Jumpseat: Checking Under the Hood

A visit to the Pratt & Whitney manufacturing plant.

Jumpseat PW1100G-JM engine

Jumpseat PW1100G-JM engine

** The first PW1100G-JM engine for the Airbus
A320neo begins testing.**

The opportunity for me to touch and feel the inner workings of the machinery providing the thrust that keeps me airborne had always seemed an interesting proposition. With Pratt & Whitney (P&W) practically in my backyard, that possibility became a reality.

On the aviation-is-a-small-world front, I was fortunate to have established a relationship with a P&W engineer who had purchased a Piper Arrow from my airplane neighbor and friend Don Larson. That relationship was of great assistance in granting me a factory tour and an intimate glimpse under the hood. It also afforded me the opportunity to see the company’s latest flagship product — the geared turbofan engine. The engine would soon be attached to the wings of an Airbus A319neo or A321neo (new engine option) near me — well, maybe ... if my airline makes the choice.

The P&W property is located in an area of Middletown, Connecticut, that is deliberately secluded and off the beaten track — but not for reasons you might think. The property and most of the original buildings were once owned by the U.S. government. Its purpose? To build a nuclear-powered jet engine. The engine didn’t quite materialize. By 1962, the United States had gotten distracted with a different type of nuclear issue taking shape in Cuba. P&W bought the facility shortly thereafter.

The architecture is 1950s-austere but very functional for P&W’s purposes. Inheriting the tar-soaked, wood-block floors proved problematic, however. The floor hides dropped parts. The process of removing the old floor and replacing it with concrete that is painted gray is ongoing. The gray and the concrete do a better job of revealing escaped parts.

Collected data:

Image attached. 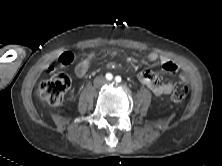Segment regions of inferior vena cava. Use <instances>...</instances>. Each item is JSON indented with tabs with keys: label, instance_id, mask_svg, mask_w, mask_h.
I'll list each match as a JSON object with an SVG mask.
<instances>
[{
	"label": "inferior vena cava",
	"instance_id": "602c4592",
	"mask_svg": "<svg viewBox=\"0 0 222 166\" xmlns=\"http://www.w3.org/2000/svg\"><path fill=\"white\" fill-rule=\"evenodd\" d=\"M98 80H99V79L96 78L95 81H94V84H95L96 86L98 85ZM102 82H106V80H105V79H102Z\"/></svg>",
	"mask_w": 222,
	"mask_h": 166
}]
</instances>
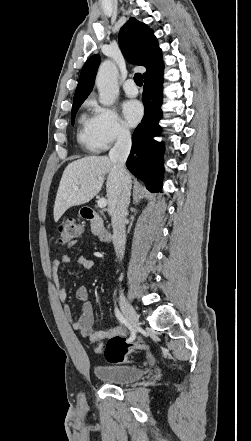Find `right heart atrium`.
<instances>
[{
  "mask_svg": "<svg viewBox=\"0 0 251 441\" xmlns=\"http://www.w3.org/2000/svg\"><path fill=\"white\" fill-rule=\"evenodd\" d=\"M91 106L93 132L101 149H106L114 142L129 137L130 131L115 109L100 106L95 102H92Z\"/></svg>",
  "mask_w": 251,
  "mask_h": 441,
  "instance_id": "right-heart-atrium-1",
  "label": "right heart atrium"
}]
</instances>
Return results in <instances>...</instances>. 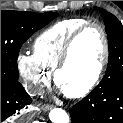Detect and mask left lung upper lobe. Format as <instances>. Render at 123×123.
<instances>
[{"label":"left lung upper lobe","mask_w":123,"mask_h":123,"mask_svg":"<svg viewBox=\"0 0 123 123\" xmlns=\"http://www.w3.org/2000/svg\"><path fill=\"white\" fill-rule=\"evenodd\" d=\"M103 20L108 37L109 60L105 77L98 87H110L123 81V26L111 13L103 11Z\"/></svg>","instance_id":"1"}]
</instances>
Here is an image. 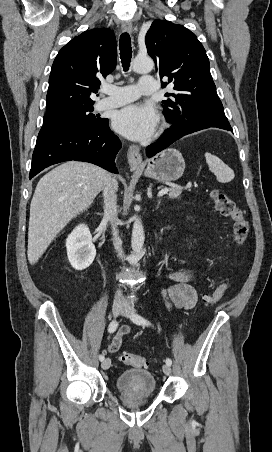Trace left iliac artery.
<instances>
[{
    "instance_id": "obj_1",
    "label": "left iliac artery",
    "mask_w": 272,
    "mask_h": 452,
    "mask_svg": "<svg viewBox=\"0 0 272 452\" xmlns=\"http://www.w3.org/2000/svg\"><path fill=\"white\" fill-rule=\"evenodd\" d=\"M132 321L134 323H136V324H139V325H150V322L147 319H145L144 317H142V316H140L138 314H133ZM166 364L171 366L172 365V360L170 358H167L166 359Z\"/></svg>"
}]
</instances>
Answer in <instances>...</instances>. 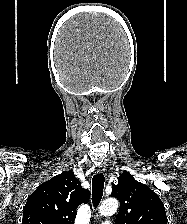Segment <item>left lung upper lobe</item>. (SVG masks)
I'll return each mask as SVG.
<instances>
[{"label":"left lung upper lobe","mask_w":187,"mask_h":224,"mask_svg":"<svg viewBox=\"0 0 187 224\" xmlns=\"http://www.w3.org/2000/svg\"><path fill=\"white\" fill-rule=\"evenodd\" d=\"M111 196L120 201L116 224H167L165 208L150 187L134 179L127 171L112 185Z\"/></svg>","instance_id":"1"}]
</instances>
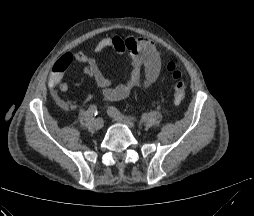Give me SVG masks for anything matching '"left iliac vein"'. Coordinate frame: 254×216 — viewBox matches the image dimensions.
<instances>
[{
  "label": "left iliac vein",
  "mask_w": 254,
  "mask_h": 216,
  "mask_svg": "<svg viewBox=\"0 0 254 216\" xmlns=\"http://www.w3.org/2000/svg\"><path fill=\"white\" fill-rule=\"evenodd\" d=\"M108 114L117 122L119 123H123V124H126L127 126L133 128L134 127V124L133 122L128 119V118H122V117H118L116 115H114L113 113H111L110 111H108Z\"/></svg>",
  "instance_id": "left-iliac-vein-1"
}]
</instances>
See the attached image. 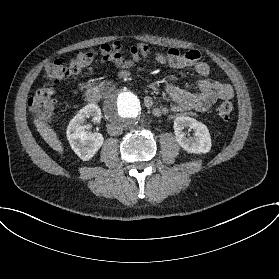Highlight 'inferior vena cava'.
<instances>
[{"label":"inferior vena cava","instance_id":"1","mask_svg":"<svg viewBox=\"0 0 279 279\" xmlns=\"http://www.w3.org/2000/svg\"><path fill=\"white\" fill-rule=\"evenodd\" d=\"M107 132L110 136H118L123 133V128L115 123L107 125Z\"/></svg>","mask_w":279,"mask_h":279}]
</instances>
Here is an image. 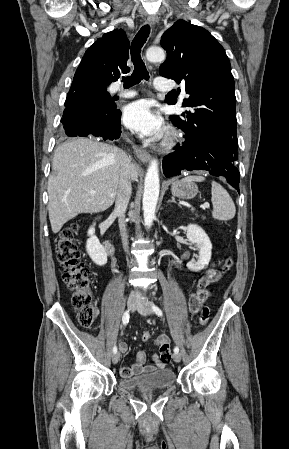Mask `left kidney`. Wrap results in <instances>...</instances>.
<instances>
[{"label":"left kidney","mask_w":289,"mask_h":449,"mask_svg":"<svg viewBox=\"0 0 289 449\" xmlns=\"http://www.w3.org/2000/svg\"><path fill=\"white\" fill-rule=\"evenodd\" d=\"M187 238L199 250L198 260L195 261L192 259L187 264V268L191 271L198 272L209 264L212 244L205 231L195 224H189L187 226Z\"/></svg>","instance_id":"left-kidney-1"}]
</instances>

EXERCISE 1 =
Summarize the plant-visit article in two sentences.
EXERCISE 2 =
Write out the plant-visit article from "Jumpseat: Checking Under" up to and including "became a reality.".

COMPLETE OUTPUT 1 =
Through a relationship with a P&W engineer, the writer toured the Pratt & Whitney plant and saw the company's new geared turbofan engine. The secluded Middletown, Connecticut, site was once government property meant for building a nuclear-powered jet engine, and P&W, which bought it shortly after 1962, is replacing its old wood-block floors with gray concrete that better reveals dropped parts.

COMPLETE OUTPUT 2 =
Jumpseat: Checking Under the Hood

A visit to the Pratt & Whitney manufacturing plant.

Jumpseat PW1100G-JM engine

Jumpseat PW1100G-JM engine

** The first PW1100G-JM engine for the Airbus
A320neo begins testing.**

The opportunity for me to touch and feel the inner workings of the machinery providing the thrust that keeps me airborne had always seemed an interesting proposition. With Pratt & Whitney (P&W) practically in my backyard, that possibility became a reality.